● Task list:
A: In the NASA internship post, retype the stretch from "Common Configuration of" through "off from there." word for word.
B: Rewrite the paragraph of the NASA internship post that begins "For my second internship at Johnson Space Center" as a short bulleted list of its main facts.

A Surprise Visit with Washington Aerospace Scholars

Just thought I would share a great experience I had while working at NASA this past summer!

I was contacted by my friend and the Director for Washington Aerospace Scholars, Melissa Edwards, and asked to talk with her current 2011 Summer WAS students from NASA and share my experiences.

As I'm sure everyone can tell, I welcome any opportunity to show people how these programs have influenced my life and helped my career.  I really enjoyed speaking to the Washington Aerospace Scholars and hope that my endeavors and where I have come since being part of the program in 2008 will influence them to seek further opportunities.

Here are some pictures from the tele-cast with the WAS Students

  Showing students the NASA Standard Initiator

  Taking Questions

The wonderful people in the Education Department set the whole event up.  Here I stand, where almost every astronaut in the program has stood to do tele-casts with students all across the nation.  What an honor.

Pyrotechnics Test Director - My Second NASA Internship Experience

For my second internship at Johnson Space Center I was trained as a Test Director, and asked to develop a process to remove the weld washer from the NASA Standard Initiator (NSI).  The NSI is the 'match' of an explosive system.  With thousands of flight ready NSIs left over from the Shuttle Program, the weld washer's needed to be removed to utilize the NSI in the Multi-Purpose Crew Vehicle (MPCV) that NASA is working on now.  By performing this process in house, NASA saves time and money.  You can see the weld washer in the picture below which is used to attach the NSI to a larger explosive component, such as the NASA Standard Detonator. 

Common Configuration of the NASA Standard Initiator

To begin, I familiarized myself with the machine shop and learned to use the lathe.  

The process took off from there. 

I developed two pieces of hardware for the process, including an NSI Output Redirector.  This piece of hardware was designed for my protection.  In the case of inadvertent ignition of the NSI, the Output Redirector directs the explosion away from me.  During the first test of the NSI Output Redirector, everything went extremely well.  I definitely feel safe being on the other side of that flimsy blast shield now!

   Test of the NSI Output Redirector

After proving that I could successfully and safely remove the weld washer, writing the Operating Checklist, Hazard Analysis, and Test Plan, the process began.

I successfully removed 64 weld washers while staying withing tolerances on each one.  I wrapped up this project in the fourth week of my eight week internship and moved on to another exciting project.

When I first arrived at the Pyrotechnics laboratory, I had the opportunity to go in the bunkers where all the explosives are stored.  We discovered that there were many old explosives that were being stored from early Gemini and Apollo programs, waiting to be disposed of.  This became the focus of my second project.

I chose the Ejection Seat Pyrotechnic Systems (of which we had two), and developed a test plan for disposing of them safely.

Each Ejection Seat Pyro System included two gas generators, a hot gas initiator, and shielded mild detonating cord (SMDC), all mounted on a aluminum plate.  These ejection seat pyros were intended to be used in the Shuttle to eject the pilots, but when three additional seats were added to the shuttle flight deck before its maiden flight, they ousted the ejection seat idea.

● Extracted material:
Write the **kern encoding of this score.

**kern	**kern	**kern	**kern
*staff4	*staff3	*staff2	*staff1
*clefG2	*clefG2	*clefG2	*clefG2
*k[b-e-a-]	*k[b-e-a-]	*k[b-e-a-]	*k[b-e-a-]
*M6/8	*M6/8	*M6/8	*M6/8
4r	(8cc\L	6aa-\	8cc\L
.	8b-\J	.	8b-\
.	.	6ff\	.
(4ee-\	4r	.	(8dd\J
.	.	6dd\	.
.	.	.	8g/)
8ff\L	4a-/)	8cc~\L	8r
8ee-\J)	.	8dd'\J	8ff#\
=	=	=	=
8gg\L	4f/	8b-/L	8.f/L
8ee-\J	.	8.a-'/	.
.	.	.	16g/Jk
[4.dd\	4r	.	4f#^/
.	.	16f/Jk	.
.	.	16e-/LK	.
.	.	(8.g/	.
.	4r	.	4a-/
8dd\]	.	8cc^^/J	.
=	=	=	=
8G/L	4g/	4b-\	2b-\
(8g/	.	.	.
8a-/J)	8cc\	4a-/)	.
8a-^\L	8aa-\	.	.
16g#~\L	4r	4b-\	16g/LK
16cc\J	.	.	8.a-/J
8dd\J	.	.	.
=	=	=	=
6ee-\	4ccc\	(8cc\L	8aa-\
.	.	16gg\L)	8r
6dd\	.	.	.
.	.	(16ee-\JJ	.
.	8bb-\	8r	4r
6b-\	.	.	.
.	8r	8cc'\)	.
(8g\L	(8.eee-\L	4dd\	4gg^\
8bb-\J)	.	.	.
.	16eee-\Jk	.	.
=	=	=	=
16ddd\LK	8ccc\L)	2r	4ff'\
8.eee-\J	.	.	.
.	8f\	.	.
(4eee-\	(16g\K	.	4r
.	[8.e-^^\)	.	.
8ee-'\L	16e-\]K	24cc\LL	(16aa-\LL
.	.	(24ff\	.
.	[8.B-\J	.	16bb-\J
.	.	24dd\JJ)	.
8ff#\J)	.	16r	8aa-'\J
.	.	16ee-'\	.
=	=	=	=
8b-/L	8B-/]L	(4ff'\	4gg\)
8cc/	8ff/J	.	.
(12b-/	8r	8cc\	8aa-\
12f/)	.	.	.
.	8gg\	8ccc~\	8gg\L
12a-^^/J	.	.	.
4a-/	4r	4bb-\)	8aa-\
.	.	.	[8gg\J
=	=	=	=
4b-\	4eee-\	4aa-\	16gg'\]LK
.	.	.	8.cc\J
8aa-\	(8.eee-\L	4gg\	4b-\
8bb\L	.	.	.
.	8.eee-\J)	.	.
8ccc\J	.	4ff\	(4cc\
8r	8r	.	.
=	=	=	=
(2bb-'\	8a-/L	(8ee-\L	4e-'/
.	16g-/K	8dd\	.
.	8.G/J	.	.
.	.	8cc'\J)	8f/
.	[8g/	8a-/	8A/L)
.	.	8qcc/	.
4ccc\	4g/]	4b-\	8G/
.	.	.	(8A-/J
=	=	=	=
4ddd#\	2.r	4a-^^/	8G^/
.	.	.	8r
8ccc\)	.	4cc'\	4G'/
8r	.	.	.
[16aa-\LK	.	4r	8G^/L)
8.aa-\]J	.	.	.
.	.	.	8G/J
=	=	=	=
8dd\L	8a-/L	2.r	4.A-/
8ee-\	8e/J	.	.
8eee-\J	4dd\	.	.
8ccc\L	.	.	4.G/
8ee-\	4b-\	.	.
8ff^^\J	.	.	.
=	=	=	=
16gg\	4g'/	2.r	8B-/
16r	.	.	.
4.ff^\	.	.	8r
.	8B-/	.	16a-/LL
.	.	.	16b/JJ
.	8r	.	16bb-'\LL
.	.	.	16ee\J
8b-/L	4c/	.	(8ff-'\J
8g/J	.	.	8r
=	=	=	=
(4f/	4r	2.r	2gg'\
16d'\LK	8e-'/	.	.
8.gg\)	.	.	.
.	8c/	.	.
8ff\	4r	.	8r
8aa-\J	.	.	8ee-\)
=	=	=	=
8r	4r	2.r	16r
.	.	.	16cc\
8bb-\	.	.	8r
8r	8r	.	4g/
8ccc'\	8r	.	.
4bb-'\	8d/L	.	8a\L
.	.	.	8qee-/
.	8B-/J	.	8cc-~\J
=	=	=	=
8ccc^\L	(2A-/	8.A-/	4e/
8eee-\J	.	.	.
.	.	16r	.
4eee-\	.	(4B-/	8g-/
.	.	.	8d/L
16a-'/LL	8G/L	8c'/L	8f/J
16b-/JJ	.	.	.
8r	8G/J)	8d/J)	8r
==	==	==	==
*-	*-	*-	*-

● Answers:
A:
Common Configuration of the NASA Standard Initiator

To begin, I familiarized myself with the machine shop and learned to use the lathe.  

The process took off from there.

B:
- At Johnson Space Center, the writer was trained as a Test Director during a second internship.
- The assignment was to develop a process for removing the weld washer from the NASA Standard Initiator (NSI).
- The NSI is the "match" of an explosive system.
- Thousands of flight-ready NSIs were left over from the Shuttle Program. Their weld washers had to be removed so the NSIs could be used in the Multi-Purpose Crew Vehicle (MPCV).
- Doing this work in house saves NASA time and money.
- The weld washer is used to attach the NSI to a larger explosive component, such as the NASA Standard Detonator.